*** Provided records Section Begins ***

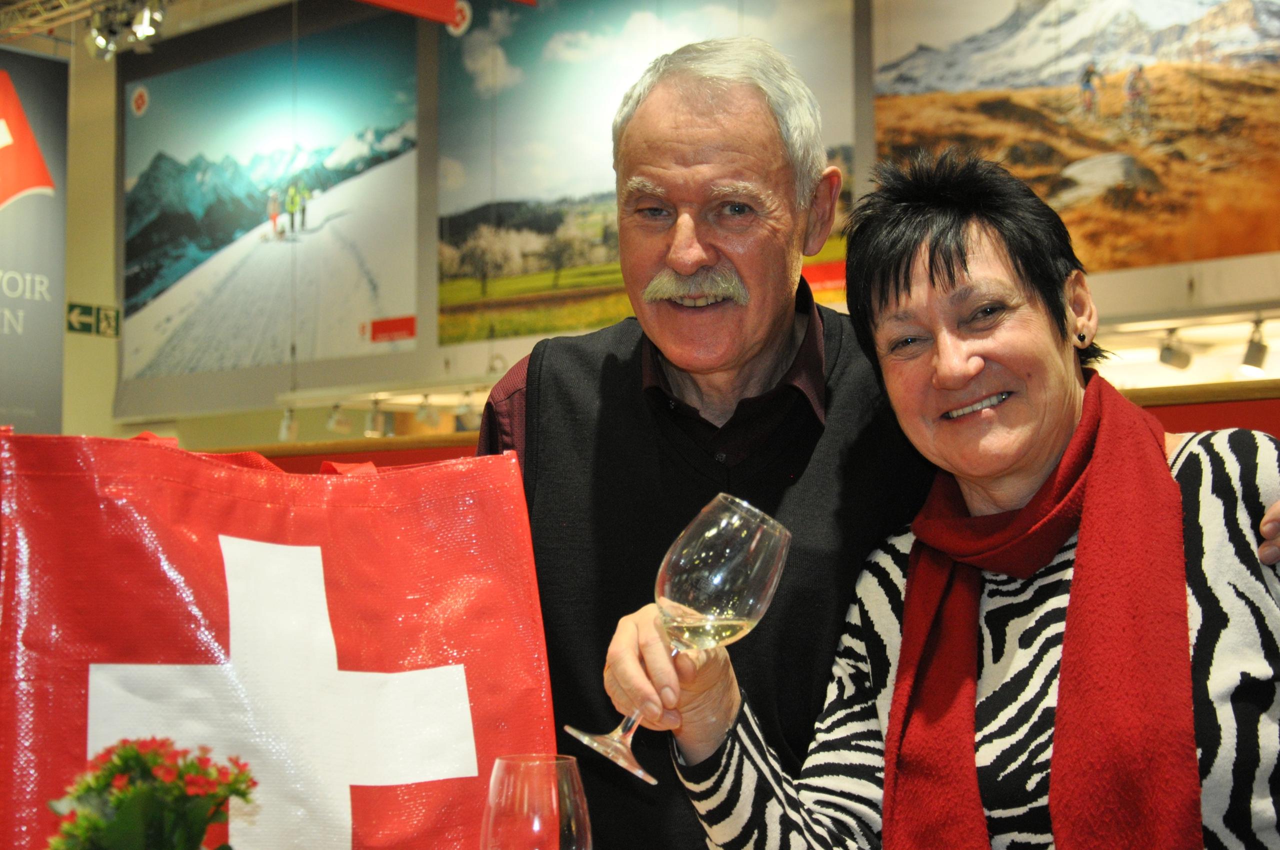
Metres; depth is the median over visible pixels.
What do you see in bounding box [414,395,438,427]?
spotlight
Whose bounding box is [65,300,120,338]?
exit sign
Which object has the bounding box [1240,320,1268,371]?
spotlight
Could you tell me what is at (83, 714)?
red bag
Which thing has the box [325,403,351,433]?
spotlight
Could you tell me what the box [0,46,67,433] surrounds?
banner
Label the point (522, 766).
wine glass
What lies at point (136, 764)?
flower bouquet
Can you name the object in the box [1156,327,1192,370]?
spotlight
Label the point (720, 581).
wine glass
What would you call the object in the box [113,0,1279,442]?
wall
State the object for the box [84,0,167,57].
spotlight
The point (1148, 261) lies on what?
picture
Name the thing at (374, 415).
spotlight
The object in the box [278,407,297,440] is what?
spotlight
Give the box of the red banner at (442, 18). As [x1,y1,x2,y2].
[353,0,533,30]
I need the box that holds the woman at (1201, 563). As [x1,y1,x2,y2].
[645,146,1279,849]
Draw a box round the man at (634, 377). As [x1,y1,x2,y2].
[467,39,940,849]
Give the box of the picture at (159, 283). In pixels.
[120,9,420,385]
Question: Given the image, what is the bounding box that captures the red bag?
[0,423,561,849]
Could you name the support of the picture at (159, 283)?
attached to the wall at (397, 358)
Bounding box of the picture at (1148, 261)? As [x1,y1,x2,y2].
[876,0,1279,274]
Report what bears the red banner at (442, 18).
hanging from the ceiling
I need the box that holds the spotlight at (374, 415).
[362,401,383,437]
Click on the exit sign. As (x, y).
(88, 308)
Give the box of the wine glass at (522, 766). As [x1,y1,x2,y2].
[479,754,592,849]
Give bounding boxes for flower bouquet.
[43,737,257,849]
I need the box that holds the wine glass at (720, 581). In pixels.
[572,493,791,784]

*** Provided records Section Ends ***

Return, word for word, every line from the line with "Bounding box of" to the final line of the data.

Bounding box of the picture at (1148, 261)? As [x1,y1,x2,y2].
[876,0,1279,274]
Report what bears the red banner at (442, 18).
hanging from the ceiling
I need the box that holds the spotlight at (374, 415).
[362,401,383,437]
Click on the exit sign. As (x, y).
(88, 308)
Give the box of the wine glass at (522, 766). As [x1,y1,x2,y2].
[479,754,592,849]
Give bounding boxes for flower bouquet.
[43,737,257,849]
I need the box that holds the wine glass at (720, 581). In pixels.
[572,493,791,784]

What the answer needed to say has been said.